**DESCRIPTION OF THE TASK:** According to the excerpt on media multitasking and implicit learning, what average contextual cueing effect did Bellaera et al. (2014) report for participants with a narrow attentional scope?

Implicit learning and media multitasking behaviour

Initially, we sought to explore whether there may be hidden benefits to being a heavy media multitasker. One possibility was that heavy media multitaskers might actually be picking up more perceptual information than other groups, even unintentionally (Lin, 2009; Lui & Wong, 2012), and this would manifest in a greater extent of implicit learning during the contextual cueing task. Surprisingly, results were in the opposite direction, and in fact heavy media multitaskers performed worse than other groups. Light and intermediate media multitaskers showed a steady increase in contextual cueing throughout the task, but for heavy media multitaskers, the degree of contextual cueing did not increase during the task. While unexpected, this result does conform to a growing body of literature that indicates that increased media multitasking behaviour is associated with poorer performance on a variety of cognitive tasks (Cain & Mitroff, 2011; Cardoso-Leite et al., 2016; Minear et al., 2013; Mosiala et al., 2016; Uncapher et al., 2016).

Previously, it has been argued that the main underlying difference between heavy and light media multitaskers is their scope of attention (Cain & Mitroff, 2011; Lui & Wong, 2012; Ophir et al., 2009; Uncapher et al., 2016). Heavy media multitaskers are theorised to have a broader scope of attention relative to light and intermediate media multitaskers. To date, only one study has specifically examined the impact of attentional scope on performance in the contextual cueing task (Bellaera, von Mühlenen, & Watson, 2014). Bellaera et al. (2014) examined whether a tendency to process visual information using a broad or narrow attentional scope affects performance in the contextual cueing task. Scope of attention was measured using a shape detection task, wherein participants searched for a target shape (such as a triangle), which might appear as a local shape (e.g. small triangles arranged in the shape of a square) or a global shape (e.g. a large triangle made up of small squares). Reaction times to detect global targets were subtracted from reaction times for local targets for each participant in order to determine a preference for either broadly distributed or narrowly focused attention. Participants subsequently completed the contextual cueing task. Results showed that those with a broader scope of attention displayed a significantly reduced contextual cueing effect; on average those with broadly distributed attention showed a contextual cueing effect of 114 ms, compared to a contextual cueing effect of 213 ms for those with a narrow attentional scope.

Taken together, the results of the current study and those of Belleara et al. (2014) indicate that a broader scope of attention is associated with reduced contextual cueing. In other words, the heavy media multitaskers in our study were uniquely impaired on the contextual cueing task because their broad attentional scope was actually more of a hindrance than a help during the task. The results of the current study are consistent with the local hypothesis: A narrower scope of attention meant that attending to the local context facilitated search performance for light media multitaskers, whereas attending to the global display impaired the performance of heavy media multitaskers.

(Data excerpts)
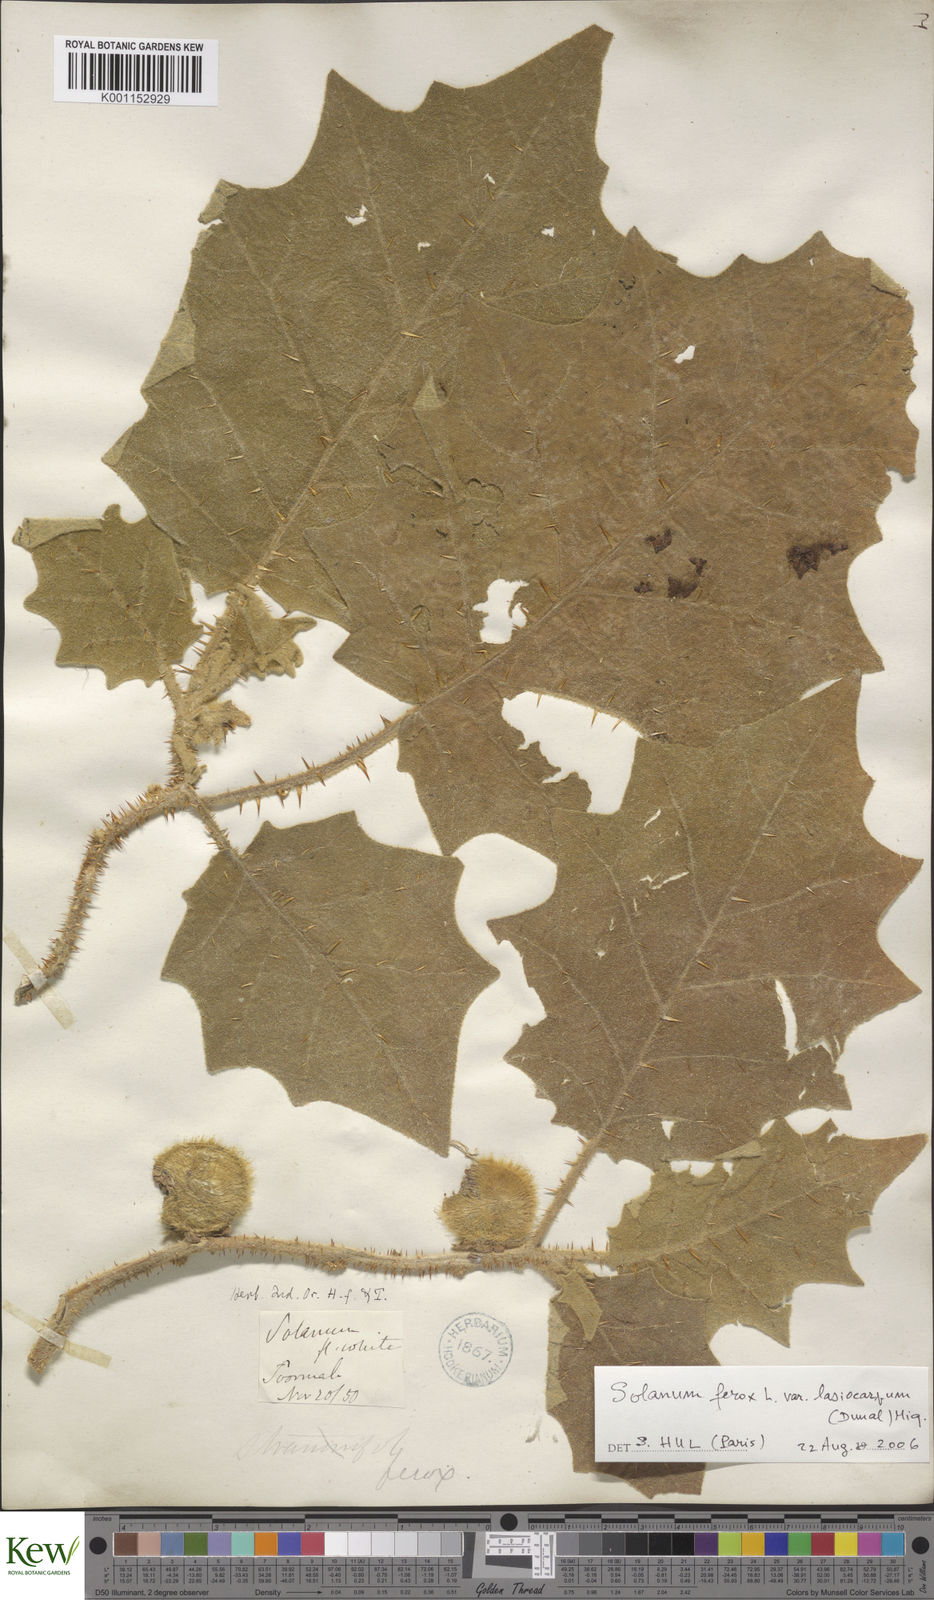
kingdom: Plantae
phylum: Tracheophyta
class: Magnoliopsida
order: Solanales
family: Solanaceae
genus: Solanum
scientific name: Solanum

**OUTPUT OF THE TASK:** 213 ms